Hey...blow me :asshole: Patronize elsewhere... I am a newbie mod but so what.

Chris


----------



## PropellerHead (Jan 3, 2002)

Ågent99 said:


> *Hey...blow me :asshole: Patronize elsewhere... I am a newbie mod but so what.
> 
> Chris *


 Nuthin... I was just sayin how cute the newbie mods are... Big boy....:neener: :angel:

And I didn't mean to patronize- it was all in jest.


----------



## DanB (Feb 20, 2002)

Well hell, if 2/3 mods in here can steer this boat so OT, the third might as well pitch in. So, anyone gotten a happy ending massage lately?

-DanB


----------



## Kurt Martin (Apr 14, 2003)

*very happy ending!*



DanB said:


> *So, anyone gotten a happy ending massage lately?
> 
> -DanB *


me me me!


----------



## Ågent99 (Jan 7, 2002)

DanB said:


> *Well hell, if 2/3 mods in here can steer this boat so OT, the third might as well pitch in. So, anyone gotten a happy ending massage lately?
> 
> -DanB *


Have you!? 

Chris


----------



## DanB (Feb 20, 2002)

Yeah, every time I "edit" (read: write the whole thing) one of my wife's papers. I have some sort of knack for writing well - though maybe it's just my motivation. ;-P

-DanB


----------



## BillP (Jan 4, 2002)

Hmmm, when do I get rewarded for my contribution to your wife's education? Do you think I wrote that program for free????


Bill


----------



## PropellerHead (Jan 3, 2002)

BillP said:


> *Hmmm, when do I get rewarded for my contribution to your wife's education? Do you think I wrote that program for free????
> 
> Bill *


 Did you just ask Dan to give you a happy ending massage?


----------



## wbg94583 (Apr 6, 2003)

*KMS*

A bit off the RF subject, but regards Brett:

I have seen several posts over the last year or two from Brett (on various BMW boards) in which he expouses his personal views (and morals, etc) about a message board posters' comments/question.....Brett is outspoken to say the least and when he makes comments that essentially tell the poster things like "only criminals do" (relative to a person inquiring on a board about "bootleg" Nav CD's), well IMO he's shooting himself in the foot....from a business sales standpoint. I'm a sales manager and I would NEVER consider making such a comment to a potential customer, particulary in front of other prospective customers (which is what is happening when he posts on a web board)----to me, that is "sales suicide".

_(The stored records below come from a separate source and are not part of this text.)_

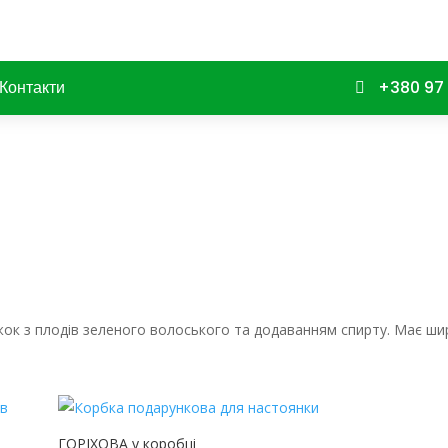
Контакти
+380 97 

жок
з
плодів зеленого волоського
та
додаванням
спирту. Має ши
ГОРІХОВА у коробці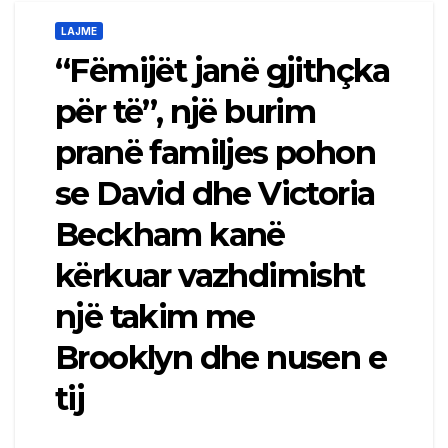
LAJME
“Fëmijët janë gjithçka
për të”, një burim
pranë familjes pohon
se David dhe Victoria
Beckham kanë
kërkuar vazhdimisht
një takim me
Brooklyn dhe nusen e
tij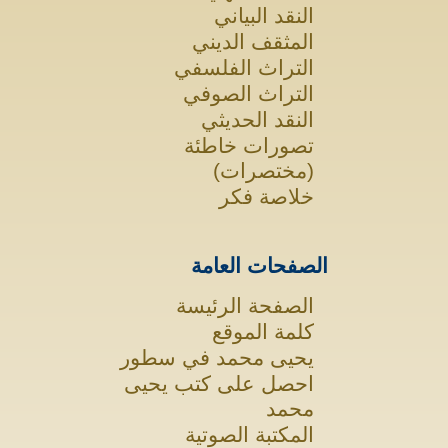
النقد البياني
المثقف الديني
التراث الفلسفي
التراث الصوفي
النقد الحديثي
تصورات خاطئة
(مختصرات)
خلاصة فكر
الصفحات العامة
الصفحة الرئيسة
كلمة الموقع
يحيى محمد في سطور
احصل على كتب يحيى
محمد
المكتبة الصوتية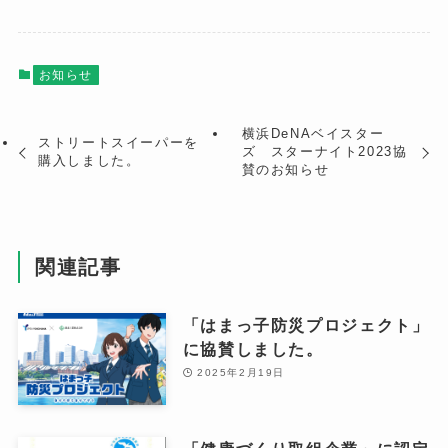
お知らせ
横浜DeNAベイスター
ストリートスイーパーを
ズ スターナイト2023協
購入しました。
賛のお知らせ
関連記事
「はまっ子防災プロジェクト」
に協賛しました。
2025年2月19日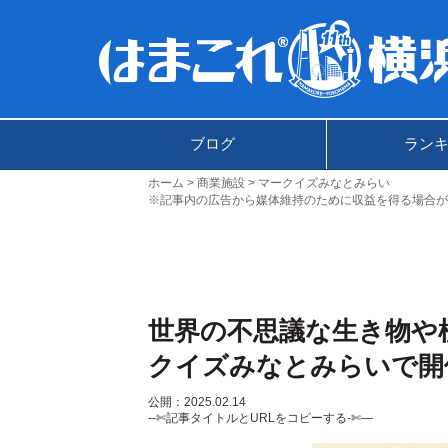
ブログ
ラン
ホーム
商業施設
マークイズみなとみらい
※記事内の広告から媒体維持のために収益を得る場合が
世界の不思議な生き物や
クイズみなとみらいで開
公開：2025.02.14
--✄記事タイトルとURLをコピーする-✄—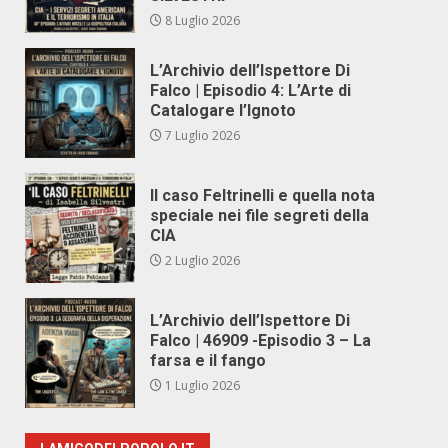
8 Luglio 2026
L’Archivio dell’Ispettore Di
Falco | Episodio 4: L’Arte di
Catalogare l’Ignoto
7 Luglio 2026
Il caso Feltrinelli e quella nota
speciale nei file segreti della
CIA
2 Luglio 2026
L’Archivio dell’Ispettore Di
Falco | 46909 -Episodio 3 – La
farsa e il fango
1 Luglio 2026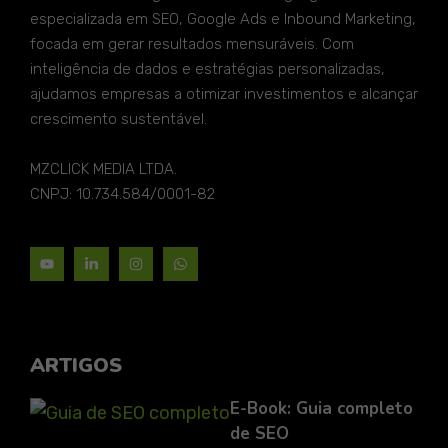
especializada em SEO, Google Ads e Inbound Marketing,
focada em gerar resultados mensuráveis. Com
inteligência de dados e estratégias personalizadas,
ajudamos empresas a otimizar investimentos e alcançar
crescimento sustentável.
MZCLICK MEDIA LTDA.
CNPJ: 10.734.584/0001-82
ARTIGOS
E-Book: Guia completo
de SEO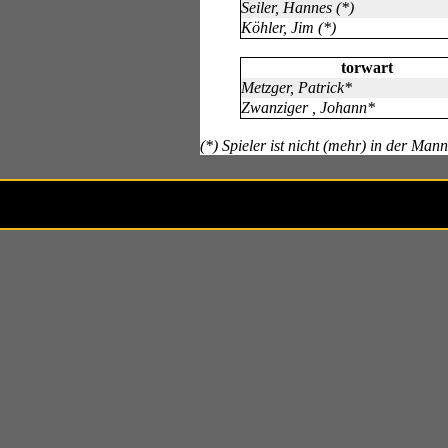
Seiler, Hannes (*)
Köhler, Jim (*)
torwart
Metzger, Patrick*
Zwanziger , Johann*
(*) Spieler ist nicht (mehr) in der Man
Besucher 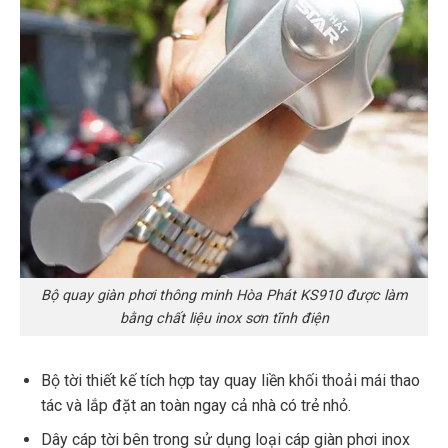
Bộ quay giàn phơi thông minh Hòa Phát KS910 được làm
bằng chất liệu inox sơn tĩnh điện
Bộ tời thiết kế tích hợp tay quay liền khối thoải mái thao
tác và lắp đặt an toàn ngay cả nhà có trẻ nhỏ.
Dây cáp tời bên trong sử dụng loại cáp giàn phơi inox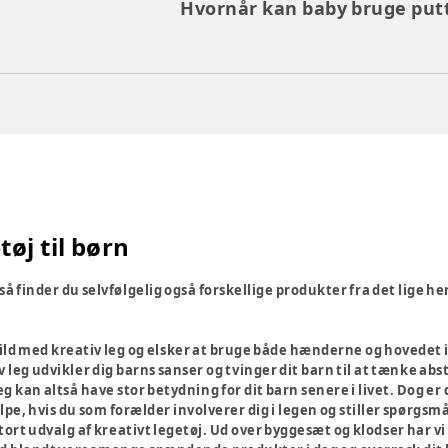
Hvornår kan baby bruge put
tøj til børn
, så finder du selvfølgelig også forskellige produkter fra det lig
vild med kreativ leg og elsker at bruge både hænderne og hovedet 
 leg udvikler dig barns sanser og tvinger dit barn til at tænke ab
g kan altså have stor betydning for dit barn senere i livet. Dog er 
pe, hvis du som forælder involverer dig i legen og stiller spørgsmå
ort udvalg af kreativt legetøj. Ud over byggesæt og klodser har vi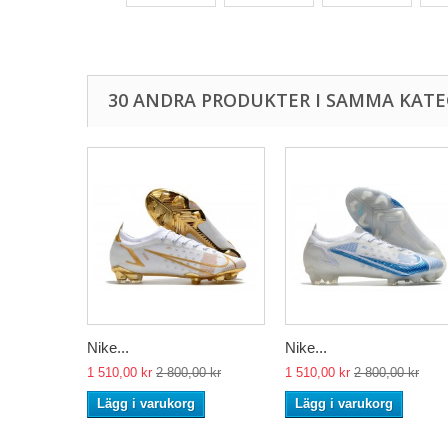
30 ANDRA PRODUKTER I SAMMA KATE
Nike...
Nike...
1 510,00 kr
2 800,00 kr
1 510,00 kr
2 800,00 kr
Lägg i varukorg
Lägg i varukorg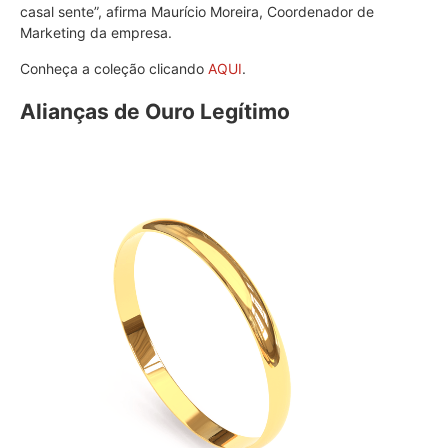
casal sente”, afirma Maurício Moreira, Coordenador de
Marketing da empresa.
Conheça a coleção clicando
AQUI
.
Alianças de Ouro Legítimo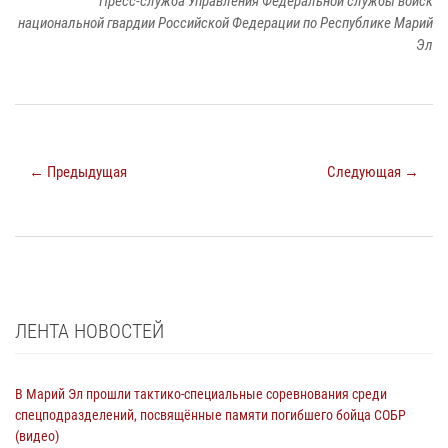
Пресс-служба Управления Федеральной службы войск
национальной гвардии Российской Федерации по Республике Марий
Эл
← Предыдущая
Следующая →
ЛЕНТА НОВОСТЕЙ
В Марий Эл прошли тактико-специальные соревнования среди
спецподразделений, посвящённые памяти погибшего бойца СОБР
(видео)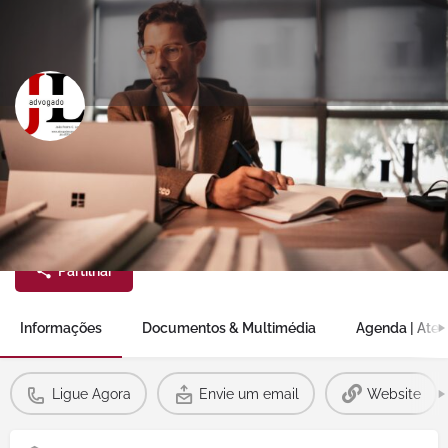
joao lopes
Envie um email
Ligue Agora
Partilhar
Informações
Documentos & Multimédia
Agenda | Ate
Ligue Agora
Envie um email
Website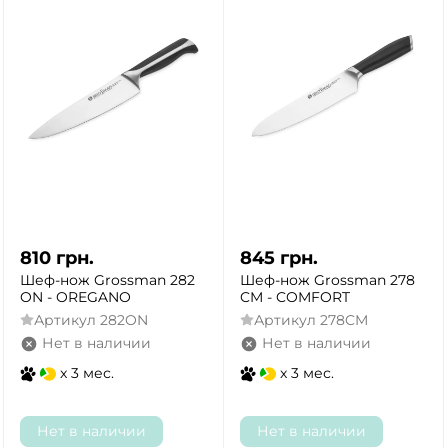
810
грн.
845
грн.
Шеф-нож Grossman 282
Шеф-нож Grossman 278
ON - OREGANO
CM - COMFORT
Артикул
282ON
Артикул
278CM
Нет в наличии
Нет в наличии
x 3 мес.
x 3 мес.
Нет в наличии
Нет в наличии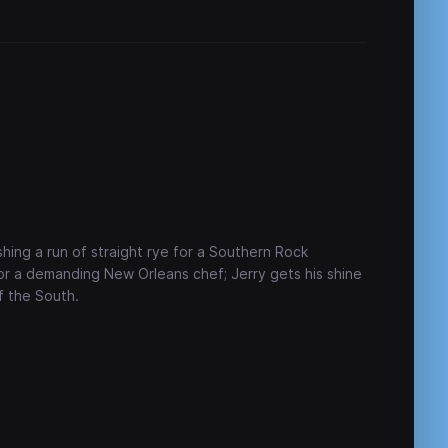
shing a run of straight rye for a Southern Rock
for a demanding New Orleans chef; Jerry gets his shine
f the South.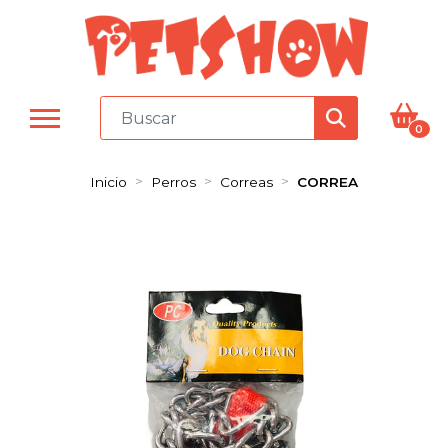
0
Inicio
Perros
Correas
CORREA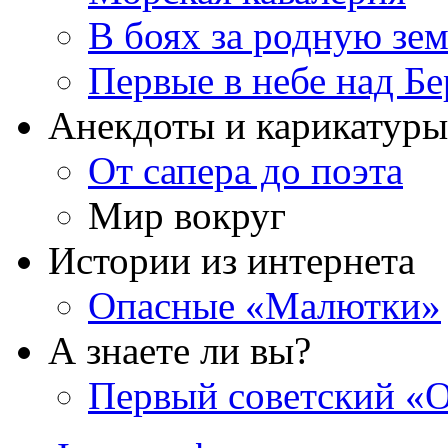
В боях за родную зе
Первые в небе над Б
Анекдоты и карикатуры
От сапера до поэта
Мир вокруг
Истории из интернета
Опасные «Малютки»
А знаете ли вы?
Первый советский «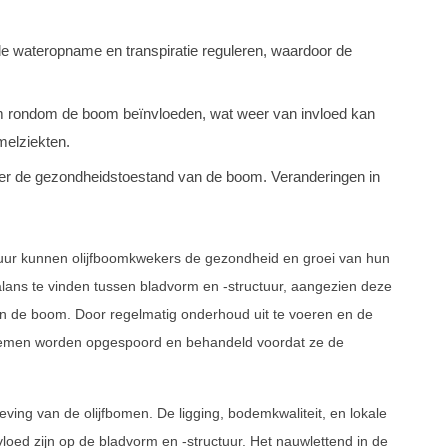
de wateropname en transpiratie reguleren, waardoor de
m rondom de boom beïnvloeden, wat weer van invloed kan
melziekten.
over de gezondheidstoestand van de boom. Veranderingen in
tuur kunnen olijfboomkwekers de gezondheid en groei van hun
ns te vinden tussen bladvorm en -structuur, aangezien deze
an de boom. Door regelmatig onderhoud uit te voeren en de
lemen worden opgespoord en behandeld voordat ze de
ving van de olijfbomen. De ligging, bodemkwaliteit, en lokale
oed zijn op de bladvorm en -structuur. Het nauwlettend in de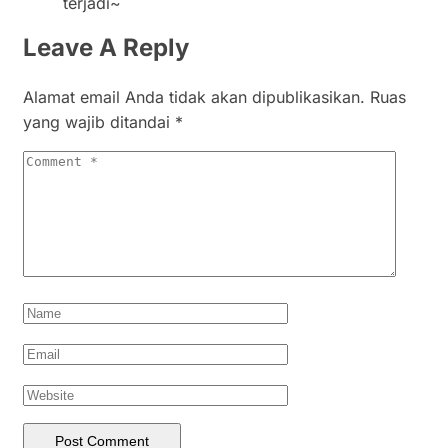
terjadi~
Leave A Reply
Alamat email Anda tidak akan dipublikasikan.
Ruas
yang wajib ditandai
*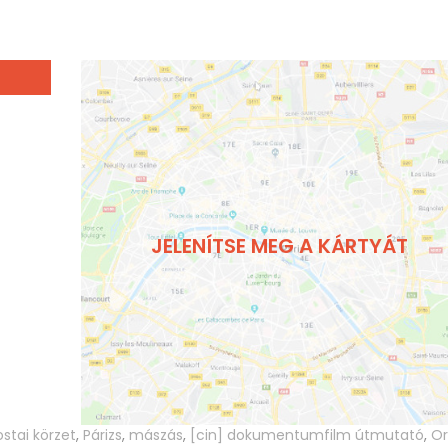
JELENÍTSE MEG A KÁRTYÁT
ostai körzet
,
Párizs
,
mászás
,
[cin] dokumentumfilm útmutató
,
Or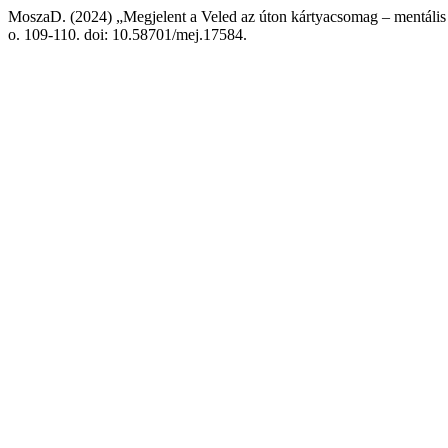
MoszaD. (2024) „Megjelent a Veled az úton kártyacsomag – mentális
o. 109-110. doi: 10.58701/mej.17584.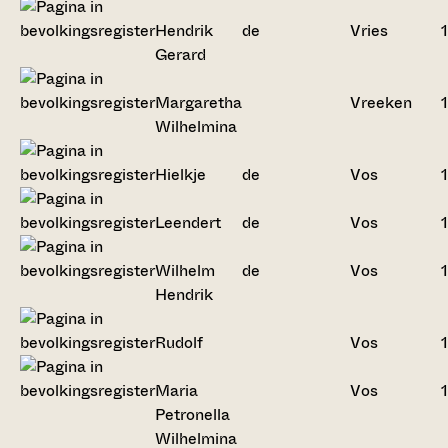
Hendrik
de
Vries
Gerard
Margaretha
Vreeken
Wilhelmina
Hielkje
de
Vos
Leendert
de
Vos
Wilhelm
de
Vos
Hendrik
Rudolf
Vos
Maria
Vos
Petronella
Wilhelmina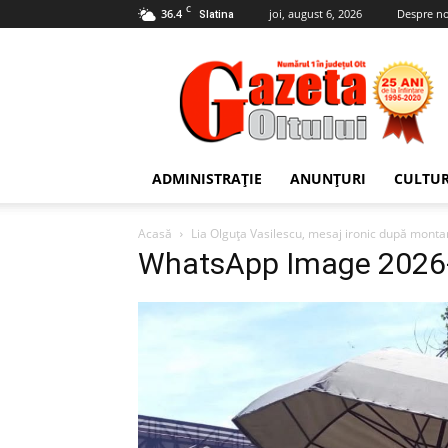
C
36.4
joi, august 6, 2026
Despre no
Slatina
Gazeta
Oltului
ADMINISTRAȚIE
ANUNȚURI
CULTU
Acasă
Lia Olguța Vasilescu, mesaj ironic după montar
WhatsApp Image 2026-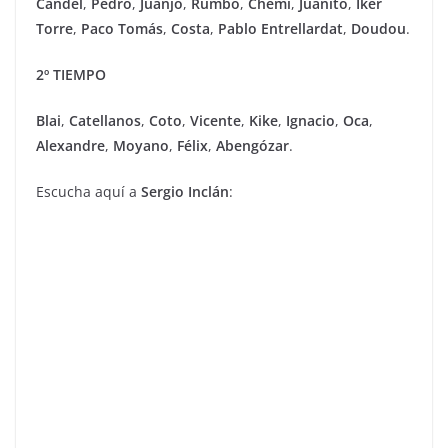
Candel
,
Pedro
,
Juanjo
,
Rumbo
,
Chemi
,
Juanito
,
Iker
Torre
,
Paco Tomás
,
Costa
,
Pablo
Entrellardat
,
Doudou
.
2º TIEMPO
Blai
,
Catellanos
,
Coto
,
Vicente
,
Kike
,
Ignacio
,
Oca
,
Alexandre
,
Moyano
,
Félix
,
Abengózar
.
Escucha aquí a
Sergio Inclán
: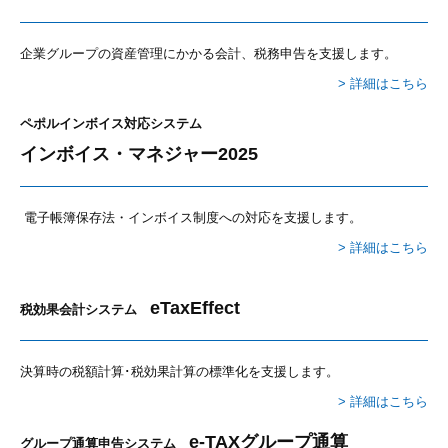
企業グループの資産管理にかかる会計、税務申告を支援します。
> 詳細はこちら
ペポルインボイス対応システム
インボイス・マネジャー2025
電子帳簿保存法・インボイス制度への対応を支援します。
> 詳細はこちら
eTaxEffect
税効果会計システム
決算時の税額計算･税効果計算の標準化を支援します。
> 詳細はこちら
e-TAXグループ通算
グループ通算申告システム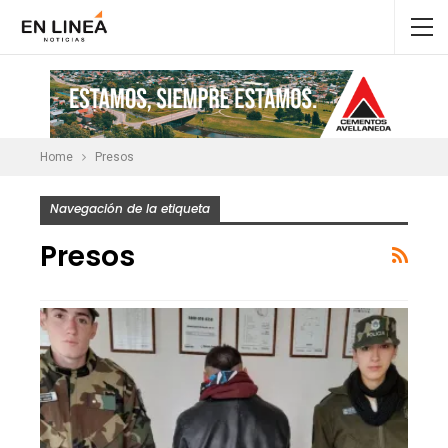
Home
Presos
Navegación de la etiqueta
Presos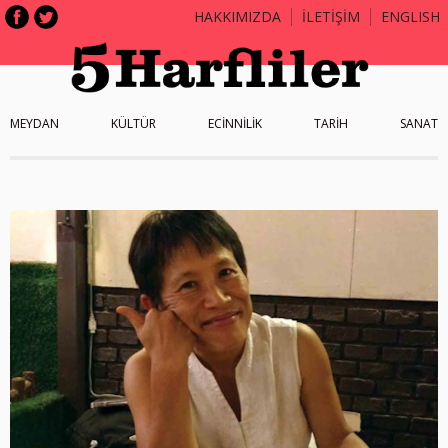
HAKKIMIZDA
İLETİŞİM
ENGLISH
MEYDAN
KÜLTÜR
ECİNNİLİK
TARİH
SANAT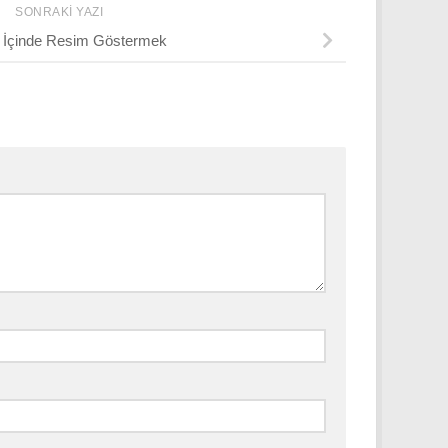
SONRAKI YAZI
 İçinde Resim Göstermek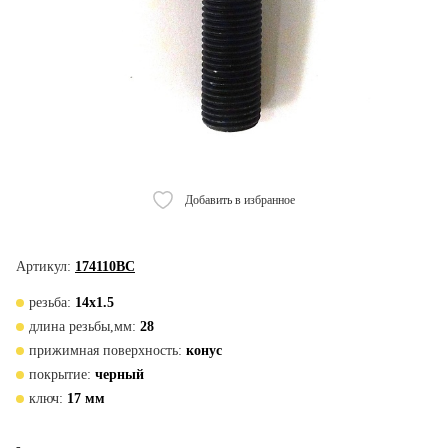
Добавить в избранное
Артикул:
174110BC
резьба:
14х1.5
длина резьбы,мм:
28
прижимная поверхность:
конус
покрытие:
черный
ключ:
17 мм
-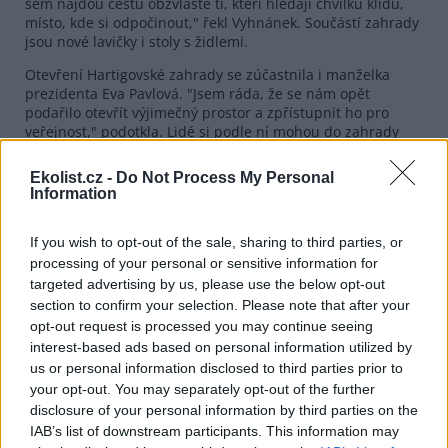
sem najdou cestu obzvláště ti, kteří hledají chvilku klidu,
místo, kde si odpočinout," řekl Vyhnánek. Součástí zahrady
jsou nové lavičky i stoly s židlemi.
Otevření Hartigovské zahrady se zúčastnila i manželka
prezidenta Eva Pavlová. "Jsem ráda, že se nám opět
podařilo otevřít výjimečný prostor a zpřístupnit ho pro
veřejnost," podotkla. Lidé si podle ní mohou do zahrady
přijít odpočinout od ruchu města, oddělena je i od ruchu
návštěvníků Pražského hradu.
Ekolist.cz -
Do Not Process My Personal
Information
Zahradu založila Isabella Švihovská ze Salmu, u svého
paláce na Nových zámeckých schodech. Po roce 1720
přešel palác do vlastnictví rodu Hartigů, významných
If you wish to opt-out of the sale, sharing to third parties, or
mecenášů hudby, spojených mimo jiné se skladatelem
processing of your personal or sensitive information for
Janem Dismasem Zelenkou. Zahrada tak byla v minulosti
targeted advertising by us, please use the below opt-out
využívána i pro koncerty komorní hudby.
section to confirm your selection. Please note that after your
opt-out request is processed you may continue seeing
reklama
interest-based ads based on personal information utilized by
us or personal information disclosed to third parties prior to
your opt-out. You may separately opt-out of the further
disclosure of your personal information by third parties on the
IAB’s list of downstream participants. This information may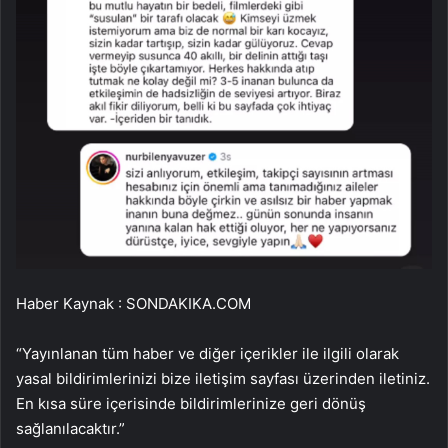
Haber Kaynak : SONDAKIKA.COM
“Yayınlanan tüm haber ve diğer içerikler ile ilgili olarak
yasal bildirimlerinizi bize iletişim sayfası üzerinden iletiniz.
En kısa süre içerisinde bildirimlerinize geri dönüş
sağlanılacaktır.”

That said, Brett owns his own business and he can certainly "shoot himself in the foot" (business-wise) as much as he likes-----he has no one to report to except himself; unlke me, he has no boss to report to who may incur a negative response to him.

Personally, I hear is knowledge of BMW's is excellent and I can deal with his "political commentary" no problem....others cannot, and I can understand why if they're on the direct recieveing end of one of his negative comments.


----------



## DanB (Feb 20, 2002)

BillP said:


> *Hmmm, when do I get rewarded for my contribution to your wife's education? Do you think I wrote that program for free????
> 
> Bill *


Yeah, but there were only 19 BASIC commands in the program... needed 20 for the happy ending. ;-P

-DanB


----------



## Ågent99 (Jan 7, 2002)

DanB said:


> *Yeah, but there were only 19 BASIC commands in the program... needed 20 for the happy ending. ;-P
> 
> -DanB *


Bills' good...he only needed 19 commands that would take other subpar programmers 20...therefore your wife's program ran that much faster! 

Chris :tsk:


----------